Ничего, однакож, мы с ним в этот раз не решили. Я по-прежнему стал у него учиться на одной ножке прыгать, он у меня - бумажные змеи клеить, точно так же как история эта опять потянулась своим чередом (каким именно - расскажу сейчас). Только мы с Мишуткой давно уж на одной ножке прыгать перестали, знаем, какие дела наши и какие чужие, и только одна она и теперь еще попрежнему идет теми же ногами, на каких более, нежели за двадцать лет перед этим, вышла на свой путь-дорогу. Почти уже кончилась теперь эта история, смотрят на конец ее другие ребятишки, прыгая тоже, как и мы с Мишуткой в старину, на одной ножке, но и они тоже, как и мы, войдут в разум и будут ходить на обеих ногах, а едва ли и к этому времени истопчутся ее старые, грязные ноги…
Нужно, однакож, чести приписать коломенскому брату.

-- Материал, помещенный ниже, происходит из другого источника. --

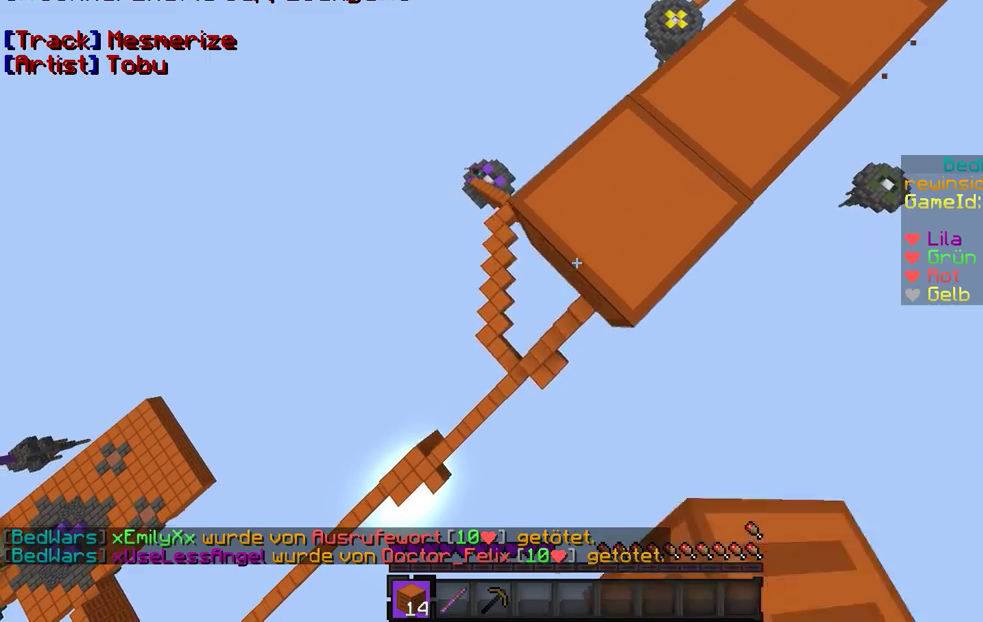
{"keys": ["a", "s"], "mouse": [], "events": [[67, "mouse_right", "down"], [133, "mouse_right", "up"], [433, "mouse_right", "down"], [467, "mouse_right", "up"]]}
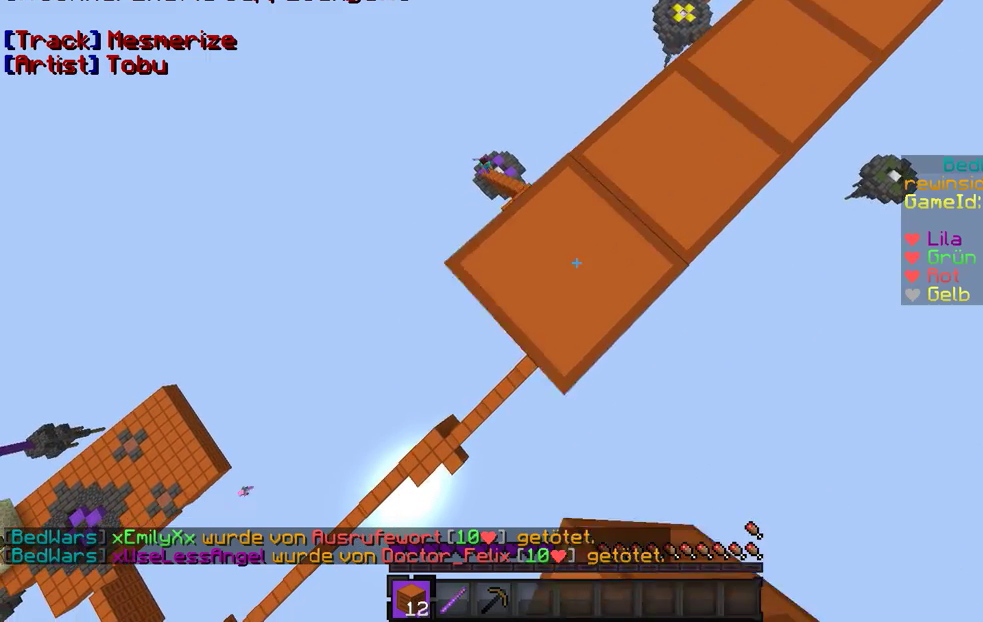
{"keys": ["a", "s"], "mouse": [], "events": [[167, "mouse_right", "down"], [267, "mouse_right", "up"]]}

Умеючи он распорядился капиталом, какой у сирот-племянников своровал. Приписался он в наш город в купцы и, по подмосковной сметке своей, такую широкую торговлю повел, какой наши степняки-домоседы и во сне не привидывали. Подтрунивали у нас по началу-то над коломенцем довольно-таки веселенько, как он, ровно угорелый, по губернии метался за всем: то гурт - тысяч в десять голов - соберет и в Москву отгонит, то тысяч пятьдесят четвертей хлеба всякого в Петербург или в Одессу спровадит, и так-то он всех наших торговцев плотно к ногтю прижал, что без него никто ни в какое дело пускаться ее смел, потому во всякое время каждого он задавить мог…
Вздумает кто из мещан сад или бахчи снять, его не минет, так как мог он и денег тебе для твоего дела дать и самое дело это разбить, да не сам еще, а руки такие у него были, какие, может, верст на сто вокруг всё захватывали, и мимо тех рук, как в сказке говорится, ни птица не пролетывала, ни зверь не прорыскивал…

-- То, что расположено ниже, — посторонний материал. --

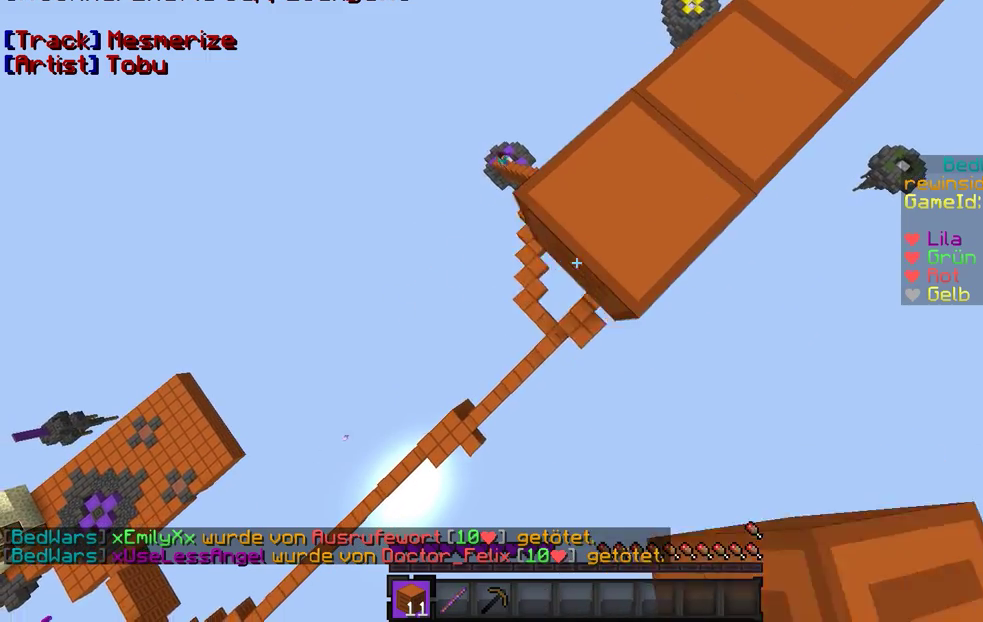
{"keys": ["a", "s"], "mouse": [], "events": [[33, "mouse_right", "down"], [67, "mouse_right", "up"], [267, "mouse_right", "down"], [367, "mouse_right", "up"]]}
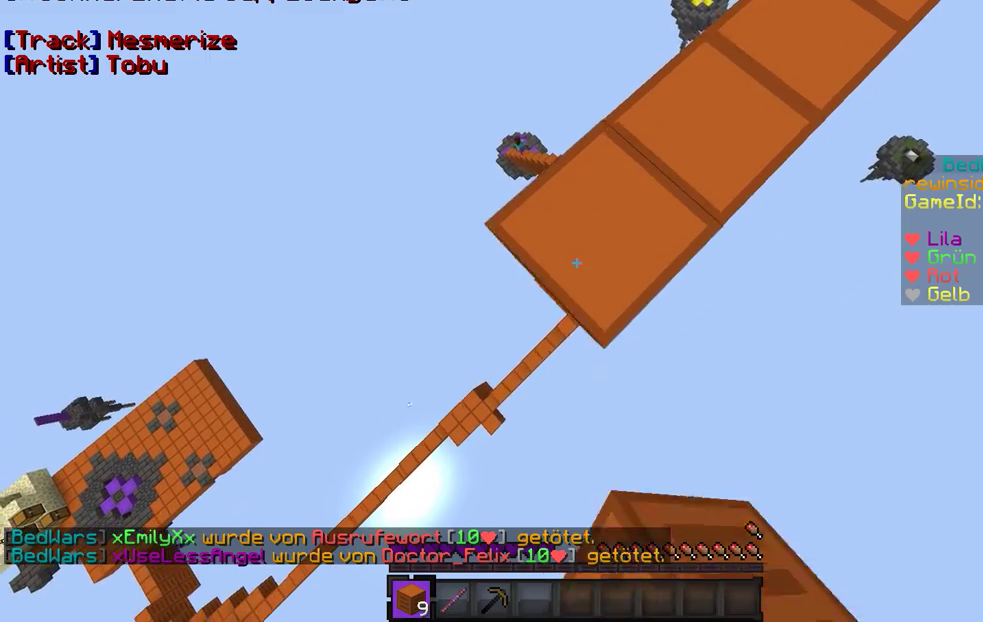
{"keys": ["a", "s"], "mouse": ["right"], "events": [[133, "mouse_right", "down"], [167, "mouse_right", "up"], [433, "mouse_right", "down"]]}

Трунили, опять сказываю, наши степняки весело над коломенцем, как он ухнет, бывало, тысяч сто барыша с хлебной партии, да вдруг со всей губернии лошадей оберет, да еще столько же от них в сундук призаложит.
- Што-то, брат, длиннорук ты больно? - купцы про него меж собою толкуют. - Не угорел как бы ты, любезный! Посмотрим вот, долго ль ты провоюешь на награбленные деньги?..
- Так и так, - коломенцу, бывало, подслуживаются: - на базаре про вас говорят: как бы, дескать, не прогорели вы.
Усмехнется он так-то шутливо на такую речь и рукой махнет. "Ну их, скажет, к лешему, идолов пузастых! Знают они, куроеды глупые, как про такие дела рассуждать?"